YOUR OBJECTIVE =>
From the first line to the last, please reproduce the material exactly, skipping the pictures.

DATASET RECORDS START

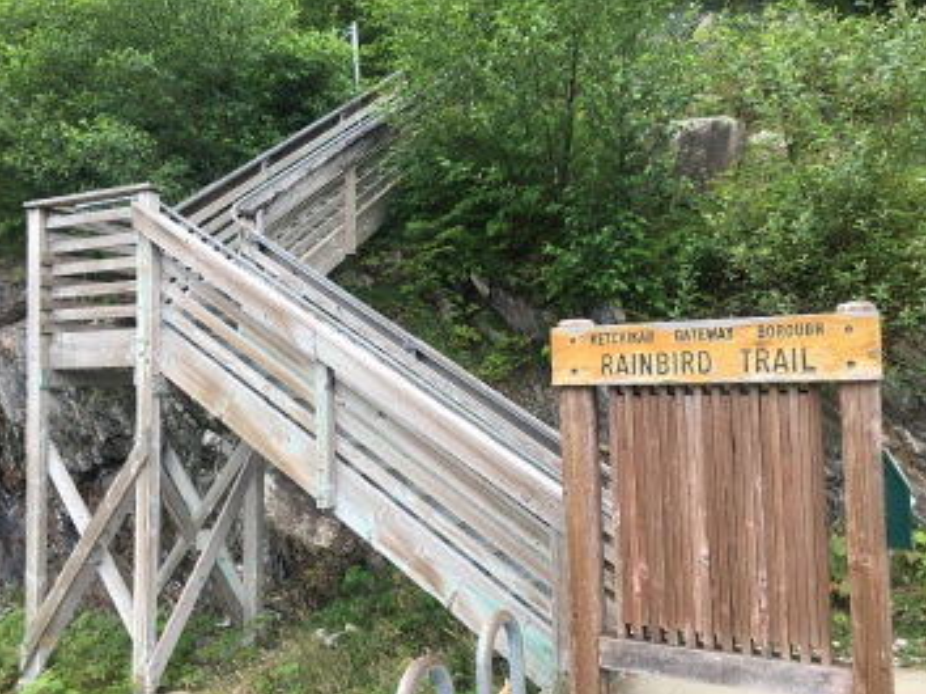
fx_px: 802
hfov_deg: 60.0
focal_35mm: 30
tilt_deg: +3.5
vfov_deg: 46.7
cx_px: 453
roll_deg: +1.7
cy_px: 351
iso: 25
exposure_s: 1/155
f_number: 2.2
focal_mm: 4.15
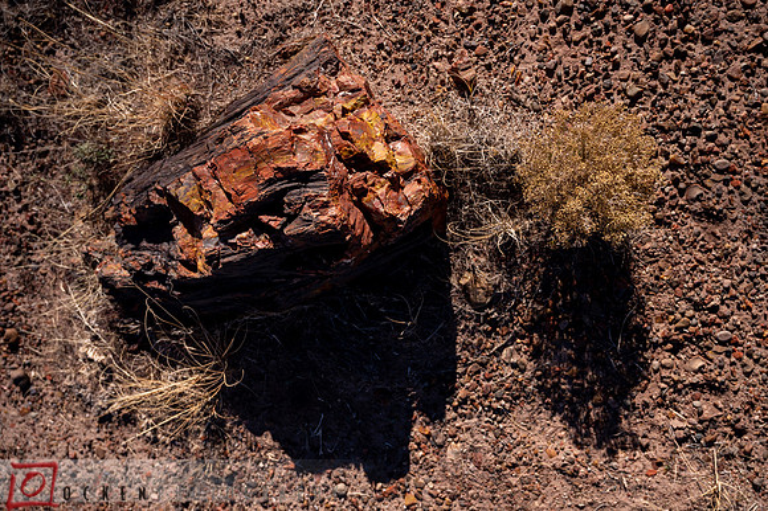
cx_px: 442
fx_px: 589
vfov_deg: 46.8
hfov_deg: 65.8
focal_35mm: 28
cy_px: 280
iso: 200
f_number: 4
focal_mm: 24
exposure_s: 1/2000
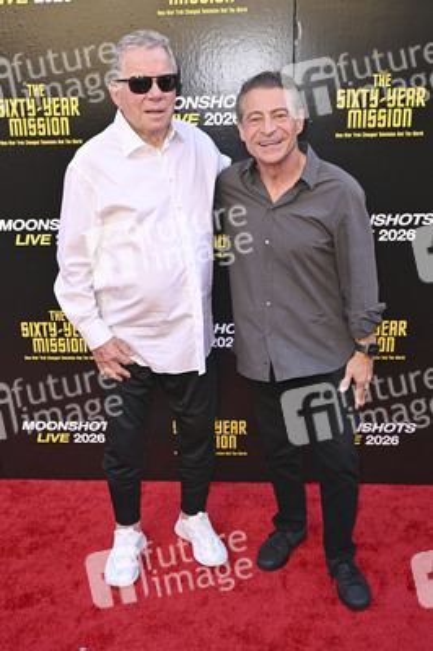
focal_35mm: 35
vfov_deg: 54.5
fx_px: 633
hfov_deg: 37.8
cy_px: 326
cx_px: 216
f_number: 5.6
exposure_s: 1/250
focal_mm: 35
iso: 640
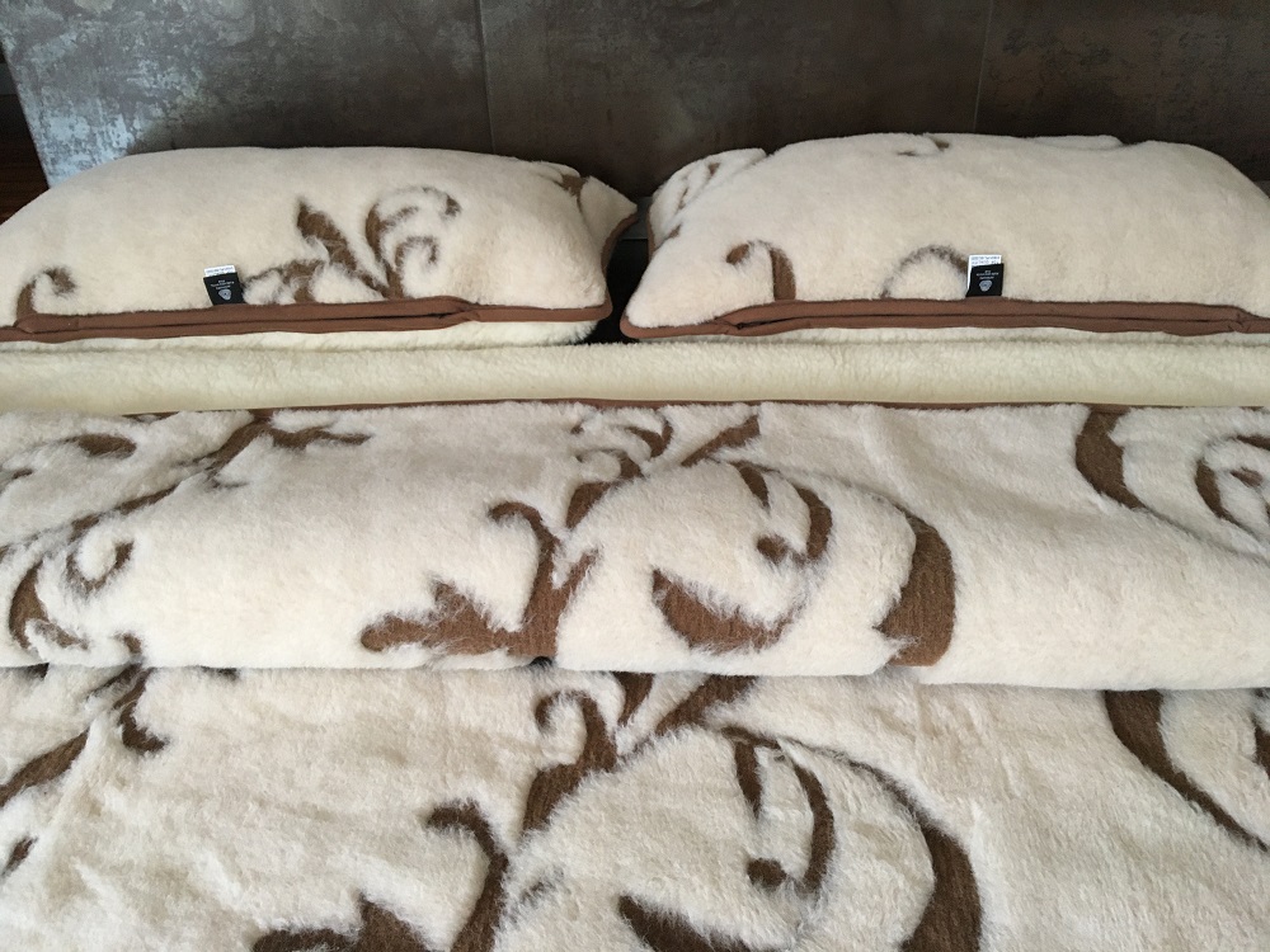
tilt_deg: -35.5
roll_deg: +3.1
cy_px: 476
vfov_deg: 48.2
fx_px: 1064
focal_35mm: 29
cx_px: 635
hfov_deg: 61.7
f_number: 2.2
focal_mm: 4.15
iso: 160
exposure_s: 1/33
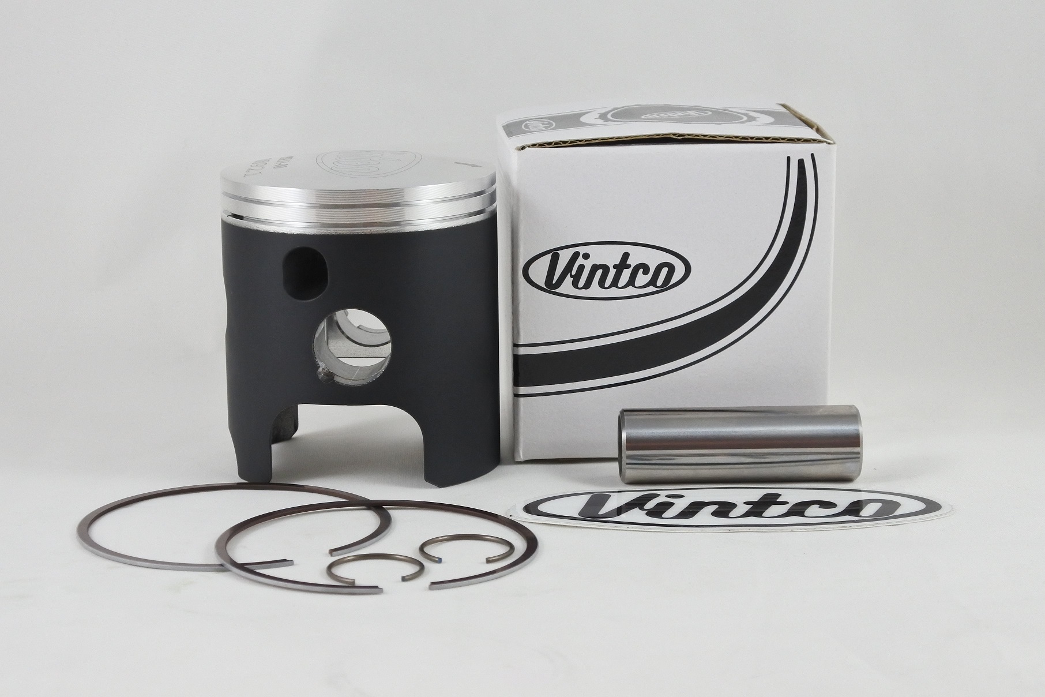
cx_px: 522
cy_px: 348
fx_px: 1625
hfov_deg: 35.6
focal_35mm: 56
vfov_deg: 24.2
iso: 500
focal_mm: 21
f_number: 4.8
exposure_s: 1/125
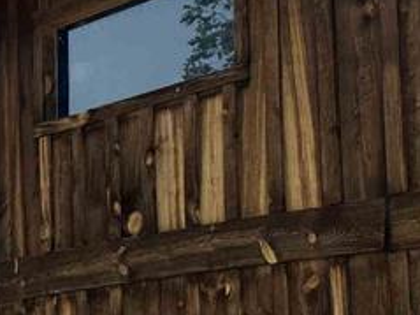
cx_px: -93
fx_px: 1249
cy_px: 262
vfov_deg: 14.3
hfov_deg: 18.1
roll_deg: -0.4
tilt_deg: +8.9
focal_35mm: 103
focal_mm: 6.76
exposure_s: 1/4673
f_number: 1.78
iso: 80
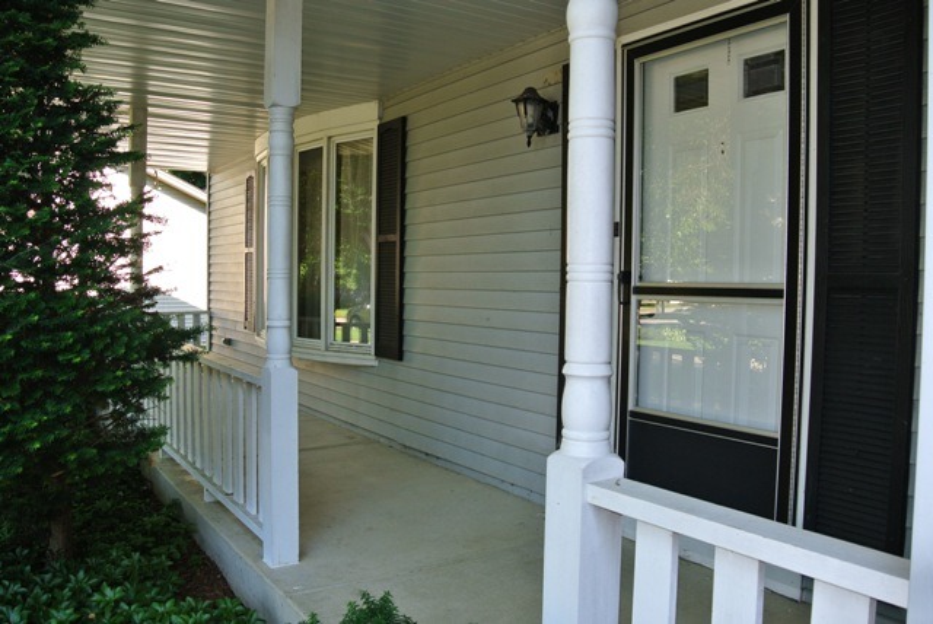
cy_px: 312
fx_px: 752
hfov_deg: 63.6
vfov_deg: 45.0
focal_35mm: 29
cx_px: 466
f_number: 4.5
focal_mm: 11
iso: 100
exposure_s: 1/60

DATASET RECORDS END

ANSWER TO THIS PROBLEM =>
fx_px: 802
hfov_deg: 60.0
focal_35mm: 30
tilt_deg: +3.5
vfov_deg: 46.7
cx_px: 453
roll_deg: +1.7
cy_px: 351
iso: 25
exposure_s: 1/155
f_number: 2.2
focal_mm: 4.15
cx_px: 442
fx_px: 589
vfov_deg: 46.8
hfov_deg: 65.8
focal_35mm: 28
cy_px: 280
iso: 200
f_number: 4
focal_mm: 24
exposure_s: 1/2000
focal_35mm: 35
vfov_deg: 54.5
fx_px: 633
hfov_deg: 37.8
cy_px: 326
cx_px: 216
f_number: 5.6
exposure_s: 1/250
focal_mm: 35
iso: 640
tilt_deg: -35.5
roll_deg: +3.1
cy_px: 476
vfov_deg: 48.2
fx_px: 1064
focal_35mm: 29
cx_px: 635
hfov_deg: 61.7
f_number: 2.2
focal_mm: 4.15
iso: 160
exposure_s: 1/33
cx_px: 522
cy_px: 348
fx_px: 1625
hfov_deg: 35.6
focal_35mm: 56
vfov_deg: 24.2
iso: 500
focal_mm: 21
f_number: 4.8
exposure_s: 1/125
cx_px: -93
fx_px: 1249
cy_px: 262
vfov_deg: 14.3
hfov_deg: 18.1
roll_deg: -0.4
tilt_deg: +8.9
focal_35mm: 103
focal_mm: 6.76
exposure_s: 1/4673
f_number: 1.78
iso: 80
cy_px: 312
fx_px: 752
hfov_deg: 63.6
vfov_deg: 45.0
focal_35mm: 29
cx_px: 466
f_number: 4.5
focal_mm: 11
iso: 100
exposure_s: 1/60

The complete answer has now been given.